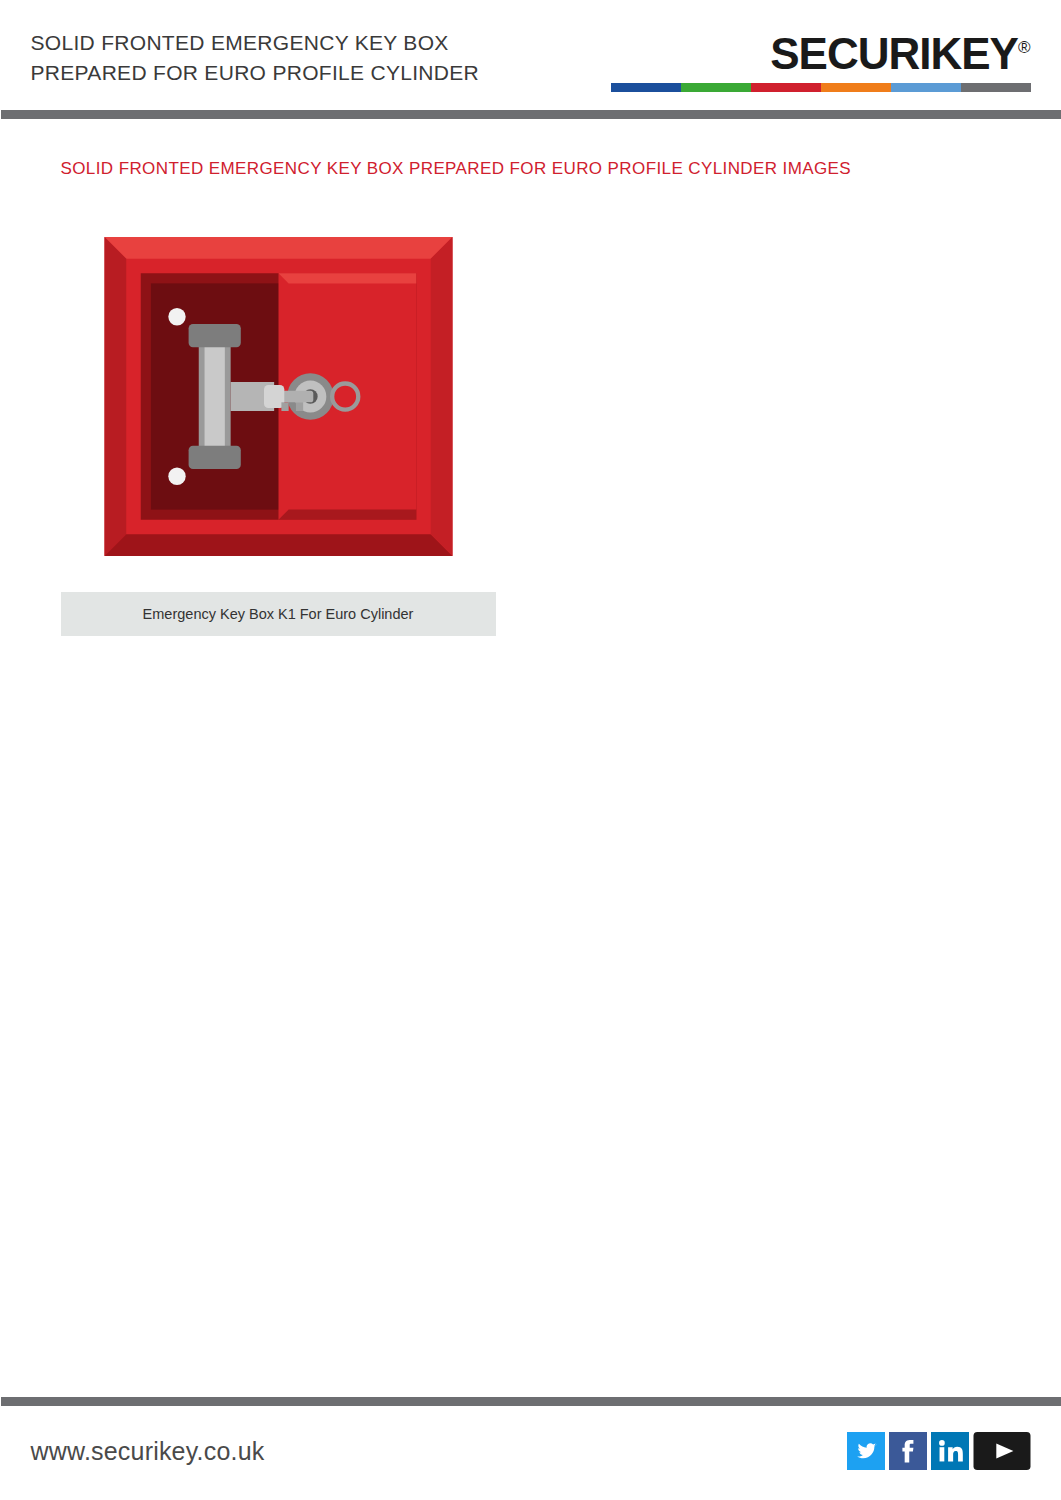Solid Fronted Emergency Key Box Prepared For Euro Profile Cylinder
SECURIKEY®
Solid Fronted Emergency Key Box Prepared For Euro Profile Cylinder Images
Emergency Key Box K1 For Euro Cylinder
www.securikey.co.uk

────

Problem statement:
All of the data must be repeated exactly, except for the pictures.

Response for this exercise:
Solid Fronted Emergency Key Box Prepared For Euro Profile Cylinder
SECURIKEY®
Solid Fronted Emergency Key Box Prepared For Euro Profile Cylinder Images
Emergency Key Box K1 For Euro Cylinder
www.securikey.co.uk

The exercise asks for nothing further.